** Problem details **
Count the lines in the material below that contain the word "values". Reply with only the number.

** Data extract **
--
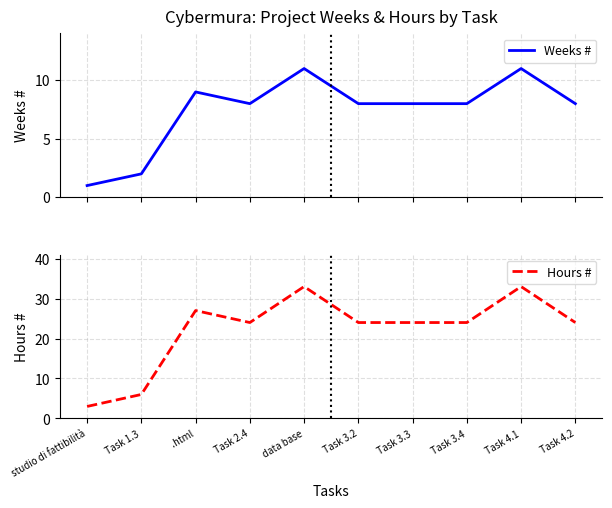

Reading left to right, list all the values displayed in this chart.

Weeks #: 1	2	9	8	11	8	8	8	11	8
Hours #: 3	6	27	24	33	24	24	24	33	24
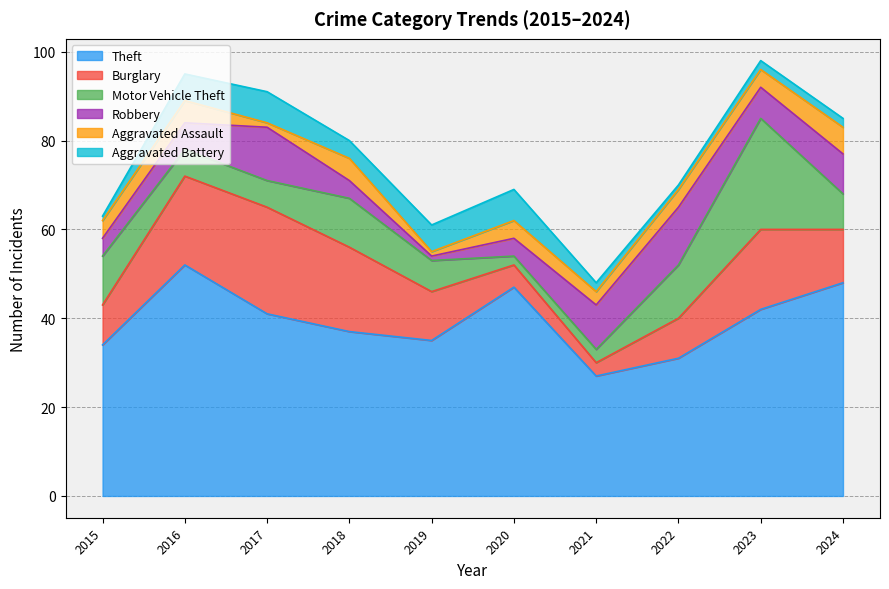

What is the difference between the maximum and minimum values in the Aggravated Battery series?

6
--
** Task result **
2